First thing to keep in mind is that the one operating system will have variations that run across a startlingly large array of devices.

What IT Needs To Know About Windows 10

After the inconvenience or debacle that Windows 8 and 8.1 turned out to be for many companies, get ready because here comes Windows 10. Microsoft announced it at the end of September, immediately making it an important topic for anyone in corporate information systems.

First thing to keep in mind is that the one operating system will have variations that run across a startlingly large array of devices. They include PCs, laptops, smartphones, enterprise servers, and even industrial controllers, sensors, and other aspects of the so-called Internet of things, where hardware of all sorts will send information out to be harvested and analyzed. That said, there is not a single user interface, because these items differ too greatly.

Instead, there will be one application platform, so software written for one type of device should, in theory, work on any. That could speak to a level of development efficiency that IT departments have never seen. But don’t depend too heavily on the idea in advance, because different devices will offer different capabilities, and there is only so much you can abstract in design.

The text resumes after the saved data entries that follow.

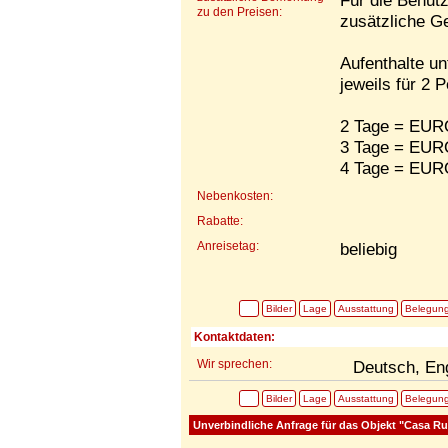
Für die Benutz
zu den Preisen:
zusätzliche G
Aufenthalte un
jeweils für 2 
2 Tage = EUR
3 Tage = EUR
4 Tage = EUR
Nebenkosten:
Rabatte:
Anreisetag:
beliebig
Bilder
Lage
Ausstattung
Belegun
Kontaktdaten:
Wir sprechen:
Deutsch, En
Bilder
Lage
Ausstattung
Belegun
Unverbindliche Anfrage für das Objekt "Casa Rur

Interfaces for most users will become a potential issue. There will be new Mac-like trackpad gestures. The good news is that OEMs won’t be designing their own variations, making a shift from one device to another more difficult. But that could require user training and support to counter some short- to mid-term confusion.

More importantly, there will be a start menu. Only, it doesn’t look exactly what you might remember from Windows 7 and Vista. Click on Start and you get a 7-style list of programs on the left-hand side of the menu. But on the right will be Windows 8-type tiles. The tiled part is customizable, so you can move tiles around and make the menu tall or wide.

Apps designed to run in the tiled interface can now also appear on the Desktop in a window. That should mean users can get access with a mouse and keyboard as well. That’s a big plus, as it could eliminate the need to shift to a touch interface to upgrade users, cutting the cost of new hardware. You can also resize and move them, rather than having them usurp the entire screen space. There will also be additional capabilities, such as virtual desktops that users can switch among.

In short, as some have said, Windows 10 may be what Windows 8 should have been in the first place. Consumer experience will no longer trump business use issues.